Oil and natural gas executives told the Federal Reserve Bank (Fed) of Dallas that business activity increased during the third quarter, but there remains "persistent weakness" in employment and production, the latest energy survey indicated.

The Dallas Fed, representing the Eleventh District that consists of Texas, northern Louisiana and southern New Mexico, conducted the quarterly survey Sept. 14-22. Of the 154 energy firms that responded, 70 were exploration and production companies while 84 were oil and gas support services firms.

The business activity index, the survey's broadest measure of conditions facing Eleventh District energy firms, strengthened to 26.7 from the 13.8 reading in 2Q2016.

"Several indicators remained in contractionary territory, though," said Dallas Fed officials. "Overall, activity levels and outlooks improved, but the survey continues to reflect persistent weakness in oil and gas (O&G) employment and production.

Oil and natural gas production fell for the third consecutive quarter, according to E&P firms, but at a slower rate than in previous quarters. Compared to the second quarter, the oil production index was minus 10.2 versus minus 19.7, and the gas production index was minus 20.6 from minus 24.7.

Among O&G support services firms, the equipment utilization index surged sequentially by 25 points, coming in at 24.1. Prices received for services dropped again, however, with the index coming in at minus 23.4.

Labor market indicators contracted on net during 3Q2016, although most firms surveyed reported no changes in jobs, hours or wages.

"The employment index remained negative, but advanced to minus 6.5, with 13% of firms noting net hiring and 20% noting net layoffs," the Dallas Fed noted. "The employee hours index and the wages and benefits index also rose but remained negative at minus 1.9 and minus 9.7, respectively."

Capital expenditures also were reported to expand in the latest quarter, with the corresponding index coming in at 11.4, a reversal from a reading of minus 9.3 in 2Q2016. The index of expected E&P capital spending in 2017 remained positive at 21.8.

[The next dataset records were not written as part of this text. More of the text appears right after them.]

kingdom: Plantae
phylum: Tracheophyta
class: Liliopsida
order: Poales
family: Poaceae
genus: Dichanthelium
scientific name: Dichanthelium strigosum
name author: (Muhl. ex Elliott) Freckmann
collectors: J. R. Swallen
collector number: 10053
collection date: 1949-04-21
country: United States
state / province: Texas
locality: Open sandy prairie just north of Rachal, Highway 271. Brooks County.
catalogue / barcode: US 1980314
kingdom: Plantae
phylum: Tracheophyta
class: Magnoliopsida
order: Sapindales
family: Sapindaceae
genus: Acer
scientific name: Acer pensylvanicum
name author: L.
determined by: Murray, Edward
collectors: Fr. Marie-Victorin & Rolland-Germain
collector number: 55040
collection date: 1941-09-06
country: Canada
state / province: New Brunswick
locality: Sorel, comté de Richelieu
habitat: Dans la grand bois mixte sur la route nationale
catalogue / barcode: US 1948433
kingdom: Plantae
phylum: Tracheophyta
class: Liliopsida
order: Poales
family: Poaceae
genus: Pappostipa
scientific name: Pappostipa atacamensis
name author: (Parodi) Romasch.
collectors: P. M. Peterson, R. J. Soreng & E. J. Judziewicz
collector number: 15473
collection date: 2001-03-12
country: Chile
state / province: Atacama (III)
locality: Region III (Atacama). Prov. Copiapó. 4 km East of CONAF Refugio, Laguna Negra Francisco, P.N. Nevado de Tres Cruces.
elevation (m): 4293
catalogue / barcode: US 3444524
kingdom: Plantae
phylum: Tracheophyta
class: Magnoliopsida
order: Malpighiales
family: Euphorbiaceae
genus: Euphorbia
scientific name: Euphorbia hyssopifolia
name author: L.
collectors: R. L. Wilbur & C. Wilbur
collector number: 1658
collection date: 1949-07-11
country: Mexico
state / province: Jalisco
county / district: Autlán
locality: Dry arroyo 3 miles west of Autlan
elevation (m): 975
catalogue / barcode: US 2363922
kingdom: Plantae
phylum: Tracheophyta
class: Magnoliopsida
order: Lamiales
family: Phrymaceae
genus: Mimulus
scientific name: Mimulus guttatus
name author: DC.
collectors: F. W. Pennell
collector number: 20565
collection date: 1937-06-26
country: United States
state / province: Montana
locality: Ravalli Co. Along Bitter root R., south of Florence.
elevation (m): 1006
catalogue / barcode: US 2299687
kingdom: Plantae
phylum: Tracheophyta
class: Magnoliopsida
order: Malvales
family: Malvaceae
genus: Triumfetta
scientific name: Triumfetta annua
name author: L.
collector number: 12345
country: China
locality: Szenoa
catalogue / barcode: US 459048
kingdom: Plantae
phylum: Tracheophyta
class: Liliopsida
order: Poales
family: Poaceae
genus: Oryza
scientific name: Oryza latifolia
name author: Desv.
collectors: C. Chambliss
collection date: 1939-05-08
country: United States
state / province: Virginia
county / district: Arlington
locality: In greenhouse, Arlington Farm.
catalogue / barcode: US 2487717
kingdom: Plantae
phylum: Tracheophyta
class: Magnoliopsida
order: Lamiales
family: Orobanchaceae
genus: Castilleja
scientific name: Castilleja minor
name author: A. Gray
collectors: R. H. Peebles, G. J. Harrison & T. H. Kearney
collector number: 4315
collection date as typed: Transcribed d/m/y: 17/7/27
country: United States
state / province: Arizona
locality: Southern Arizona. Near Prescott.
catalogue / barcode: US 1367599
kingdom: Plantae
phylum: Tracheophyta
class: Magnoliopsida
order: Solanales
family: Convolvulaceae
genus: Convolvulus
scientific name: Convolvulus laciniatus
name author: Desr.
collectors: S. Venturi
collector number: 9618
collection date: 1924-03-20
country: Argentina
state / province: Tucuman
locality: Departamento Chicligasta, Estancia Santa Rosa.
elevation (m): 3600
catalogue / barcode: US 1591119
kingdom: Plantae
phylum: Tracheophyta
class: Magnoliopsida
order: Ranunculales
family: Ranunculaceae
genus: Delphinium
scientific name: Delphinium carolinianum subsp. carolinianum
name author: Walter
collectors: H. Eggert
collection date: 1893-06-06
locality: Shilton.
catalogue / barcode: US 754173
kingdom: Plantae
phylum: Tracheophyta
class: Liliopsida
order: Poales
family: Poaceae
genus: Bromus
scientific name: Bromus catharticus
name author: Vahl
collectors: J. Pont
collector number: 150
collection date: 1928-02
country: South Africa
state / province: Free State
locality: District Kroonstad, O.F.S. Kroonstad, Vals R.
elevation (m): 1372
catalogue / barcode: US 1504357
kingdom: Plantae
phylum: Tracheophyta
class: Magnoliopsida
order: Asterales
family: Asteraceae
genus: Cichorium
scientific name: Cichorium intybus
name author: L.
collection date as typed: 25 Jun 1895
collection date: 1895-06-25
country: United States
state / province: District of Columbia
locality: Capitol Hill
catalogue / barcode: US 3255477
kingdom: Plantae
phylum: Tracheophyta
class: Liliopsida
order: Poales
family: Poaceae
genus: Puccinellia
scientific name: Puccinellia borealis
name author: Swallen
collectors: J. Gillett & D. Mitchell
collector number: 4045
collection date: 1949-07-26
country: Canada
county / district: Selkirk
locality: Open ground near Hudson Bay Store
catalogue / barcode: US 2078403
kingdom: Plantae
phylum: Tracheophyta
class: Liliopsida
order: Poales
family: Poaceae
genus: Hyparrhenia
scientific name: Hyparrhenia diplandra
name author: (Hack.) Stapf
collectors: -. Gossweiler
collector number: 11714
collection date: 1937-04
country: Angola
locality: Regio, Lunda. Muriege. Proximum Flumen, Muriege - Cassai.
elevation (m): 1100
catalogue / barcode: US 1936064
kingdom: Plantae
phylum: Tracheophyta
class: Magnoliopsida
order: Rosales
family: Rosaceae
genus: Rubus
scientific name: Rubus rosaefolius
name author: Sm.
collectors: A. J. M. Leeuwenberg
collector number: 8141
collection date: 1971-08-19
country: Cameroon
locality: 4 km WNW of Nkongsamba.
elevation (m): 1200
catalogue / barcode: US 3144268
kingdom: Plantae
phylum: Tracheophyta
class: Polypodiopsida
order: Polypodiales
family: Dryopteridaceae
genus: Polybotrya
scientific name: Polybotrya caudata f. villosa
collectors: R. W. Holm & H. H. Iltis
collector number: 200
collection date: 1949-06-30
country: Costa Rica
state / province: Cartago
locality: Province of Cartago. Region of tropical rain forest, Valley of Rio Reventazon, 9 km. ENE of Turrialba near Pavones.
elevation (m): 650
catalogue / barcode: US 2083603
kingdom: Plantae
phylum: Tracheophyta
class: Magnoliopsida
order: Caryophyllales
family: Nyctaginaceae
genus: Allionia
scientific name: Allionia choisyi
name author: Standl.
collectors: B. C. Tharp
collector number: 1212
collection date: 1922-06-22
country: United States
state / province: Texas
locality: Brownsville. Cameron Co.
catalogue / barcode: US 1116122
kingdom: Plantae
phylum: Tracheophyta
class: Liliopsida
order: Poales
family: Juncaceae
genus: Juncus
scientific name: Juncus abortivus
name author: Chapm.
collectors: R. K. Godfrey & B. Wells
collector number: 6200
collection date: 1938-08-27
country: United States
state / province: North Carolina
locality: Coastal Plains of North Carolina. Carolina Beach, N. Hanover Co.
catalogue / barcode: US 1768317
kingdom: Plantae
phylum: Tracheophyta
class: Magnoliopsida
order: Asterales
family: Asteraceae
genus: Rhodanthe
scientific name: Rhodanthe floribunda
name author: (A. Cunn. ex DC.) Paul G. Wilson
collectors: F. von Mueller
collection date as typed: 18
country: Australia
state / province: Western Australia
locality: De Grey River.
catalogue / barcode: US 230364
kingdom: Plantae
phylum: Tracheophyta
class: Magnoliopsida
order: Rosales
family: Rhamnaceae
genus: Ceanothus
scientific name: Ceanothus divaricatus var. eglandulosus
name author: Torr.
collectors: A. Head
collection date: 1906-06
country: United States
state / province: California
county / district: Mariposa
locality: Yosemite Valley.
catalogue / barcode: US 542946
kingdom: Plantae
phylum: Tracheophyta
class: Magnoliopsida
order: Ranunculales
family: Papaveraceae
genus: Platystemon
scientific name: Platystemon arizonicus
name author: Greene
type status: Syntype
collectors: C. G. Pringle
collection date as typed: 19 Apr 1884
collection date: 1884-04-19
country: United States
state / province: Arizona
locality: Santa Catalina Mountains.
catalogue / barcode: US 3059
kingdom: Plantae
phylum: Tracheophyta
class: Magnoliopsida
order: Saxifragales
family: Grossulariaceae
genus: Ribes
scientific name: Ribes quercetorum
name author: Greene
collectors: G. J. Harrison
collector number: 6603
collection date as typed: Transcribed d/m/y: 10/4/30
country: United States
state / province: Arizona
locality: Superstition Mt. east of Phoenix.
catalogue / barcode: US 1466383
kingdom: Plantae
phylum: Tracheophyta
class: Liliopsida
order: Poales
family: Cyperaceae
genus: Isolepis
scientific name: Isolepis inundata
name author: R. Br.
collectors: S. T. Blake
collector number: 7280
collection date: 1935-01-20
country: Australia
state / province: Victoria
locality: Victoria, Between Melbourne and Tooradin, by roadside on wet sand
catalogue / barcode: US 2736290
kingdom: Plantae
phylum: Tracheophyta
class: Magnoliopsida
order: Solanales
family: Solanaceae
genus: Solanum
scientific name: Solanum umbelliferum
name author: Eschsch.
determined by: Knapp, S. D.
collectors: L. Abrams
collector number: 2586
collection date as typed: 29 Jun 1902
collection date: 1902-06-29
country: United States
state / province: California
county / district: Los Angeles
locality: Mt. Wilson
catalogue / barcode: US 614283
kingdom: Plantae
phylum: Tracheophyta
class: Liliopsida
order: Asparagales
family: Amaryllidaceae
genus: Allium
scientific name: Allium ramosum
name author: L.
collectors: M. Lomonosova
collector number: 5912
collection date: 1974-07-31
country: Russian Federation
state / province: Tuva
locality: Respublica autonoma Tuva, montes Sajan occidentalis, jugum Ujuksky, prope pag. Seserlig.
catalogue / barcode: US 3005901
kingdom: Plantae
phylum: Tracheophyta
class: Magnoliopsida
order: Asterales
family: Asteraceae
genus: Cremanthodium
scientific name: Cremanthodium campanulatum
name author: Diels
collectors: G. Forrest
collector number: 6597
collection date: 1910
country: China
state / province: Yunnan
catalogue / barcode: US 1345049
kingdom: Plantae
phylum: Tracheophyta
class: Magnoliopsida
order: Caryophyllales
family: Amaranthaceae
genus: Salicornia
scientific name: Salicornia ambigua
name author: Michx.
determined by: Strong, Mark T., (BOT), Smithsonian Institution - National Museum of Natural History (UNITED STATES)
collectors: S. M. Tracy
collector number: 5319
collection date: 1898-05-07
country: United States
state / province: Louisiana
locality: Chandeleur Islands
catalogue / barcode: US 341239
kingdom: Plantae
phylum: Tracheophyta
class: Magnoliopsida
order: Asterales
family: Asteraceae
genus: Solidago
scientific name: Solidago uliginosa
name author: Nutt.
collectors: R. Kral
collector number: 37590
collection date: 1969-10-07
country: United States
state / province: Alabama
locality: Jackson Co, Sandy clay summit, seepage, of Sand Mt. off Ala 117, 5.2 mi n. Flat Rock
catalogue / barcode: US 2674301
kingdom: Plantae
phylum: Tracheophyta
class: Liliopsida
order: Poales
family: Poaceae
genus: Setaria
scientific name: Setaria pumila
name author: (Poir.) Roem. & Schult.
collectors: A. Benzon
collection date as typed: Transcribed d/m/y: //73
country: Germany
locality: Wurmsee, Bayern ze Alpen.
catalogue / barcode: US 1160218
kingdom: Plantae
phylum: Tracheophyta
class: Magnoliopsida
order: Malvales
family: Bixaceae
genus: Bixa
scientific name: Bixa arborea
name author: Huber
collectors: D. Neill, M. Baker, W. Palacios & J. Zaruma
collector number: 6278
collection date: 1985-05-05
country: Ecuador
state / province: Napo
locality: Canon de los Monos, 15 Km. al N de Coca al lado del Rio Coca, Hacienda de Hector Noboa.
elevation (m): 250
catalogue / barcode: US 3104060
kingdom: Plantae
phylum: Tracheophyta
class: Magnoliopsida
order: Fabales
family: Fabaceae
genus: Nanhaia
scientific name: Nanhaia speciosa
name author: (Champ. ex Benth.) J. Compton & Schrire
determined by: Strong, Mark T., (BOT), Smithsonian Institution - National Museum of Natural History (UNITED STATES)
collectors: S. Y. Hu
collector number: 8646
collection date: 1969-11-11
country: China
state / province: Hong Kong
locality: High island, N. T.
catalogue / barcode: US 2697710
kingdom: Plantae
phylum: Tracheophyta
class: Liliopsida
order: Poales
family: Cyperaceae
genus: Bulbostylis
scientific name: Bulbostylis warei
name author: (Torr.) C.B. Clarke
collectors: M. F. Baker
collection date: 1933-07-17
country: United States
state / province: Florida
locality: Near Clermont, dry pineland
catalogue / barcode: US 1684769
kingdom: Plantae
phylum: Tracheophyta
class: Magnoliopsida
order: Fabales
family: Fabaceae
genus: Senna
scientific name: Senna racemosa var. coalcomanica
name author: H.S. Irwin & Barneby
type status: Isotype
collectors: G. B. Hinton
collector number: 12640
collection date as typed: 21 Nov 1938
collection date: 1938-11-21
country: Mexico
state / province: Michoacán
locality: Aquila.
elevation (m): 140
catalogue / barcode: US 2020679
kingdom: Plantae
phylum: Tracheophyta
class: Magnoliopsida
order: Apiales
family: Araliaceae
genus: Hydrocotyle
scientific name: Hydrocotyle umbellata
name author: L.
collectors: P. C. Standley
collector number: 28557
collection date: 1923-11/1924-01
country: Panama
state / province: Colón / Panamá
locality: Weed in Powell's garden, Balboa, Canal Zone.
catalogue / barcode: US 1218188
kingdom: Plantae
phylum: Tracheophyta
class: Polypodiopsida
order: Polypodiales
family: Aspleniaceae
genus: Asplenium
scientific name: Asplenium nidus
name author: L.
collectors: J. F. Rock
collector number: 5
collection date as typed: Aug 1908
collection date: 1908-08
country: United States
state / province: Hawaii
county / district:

Six-month outlooks improved, with the index at 19.6, similar to 19.0 in 2Q2016. The outlook index for E&Ps came in at 29.5, compared to 11.2 for support service firms.

"Respondents continue to be bullish about oil and natural gas prices one-year ahead," according to the survey. "Almost 62% believe oil prices will be higher than they currently are and 48% believe natural gas prices will increase. Comments from respondents suggest some increased uncertainty, though, with several raising concerns about continued oversupply and recent oil price weakness."

Many E&Ps and service operators commented about activity trends, which will impact pricing going forward. Many specifically commented about natural gas price trends.

"Pricing is still being driven by oversupply," said one E&P. "The only bright spot may be increased exports of liquefied natural gas, but the continuing glut of hydrocarbons worldwide will keep a lid on gas prices."

Another pointed to Apache Corp.'s discovery in the Permian Basin, dubbed Alpine High, which "could bring about a significant increase in production over the next two to four years as the field is developed" (see Shale DailySept. 7).

A Texas-based E&P is encouraged by "increasing pipeline capacity to Mexico for natural gas," while another expects gas production to be lower in 2017. However, one E&P surveyed said the "expectation of a rising natural gas price is encouraging us to do more natural gas projects. We are not seeing a rise in service company costs to date."

As to where the money is being made, one E&P told the Dallas Fed that "not every shale play is the same in cost versus profit. One cannot be general in what price drives drilling and production. It also matters who owns sweet spots. Price sensitivity is different in both regions and shale itself."

Less certain about the future are some of the O&G service firms.

"Banks are putting pressure on us and business partners, and rates on lines of credit are up," according to one firm. "Regulatory issues continue to increase especially in light of earthquakes in Oklahoma. Demand for consulting services is collapsing. Solvency of oil and gas operator partners is now a stressor. Bank lines that used to be available are being withdrawn. Access to capital is horrible. Banks are raising fees on everything. We will probably have to start bringing our own pens to the bank. The price of Oklahoma Sweet Crude collapsed in August checks to $15.25/bbl."

Another service company lamented that while overall activity is up, "our pricing power remains at zero. Other headwinds exist as well, such as a shortage of knowledgeable, experienced employees. In addition, the uptick in activity is too slow to save most companies with leverage from having to restructure to heal their balance sheets."

The Dallas Fed's next report is scheduled to be published on Dec. 29.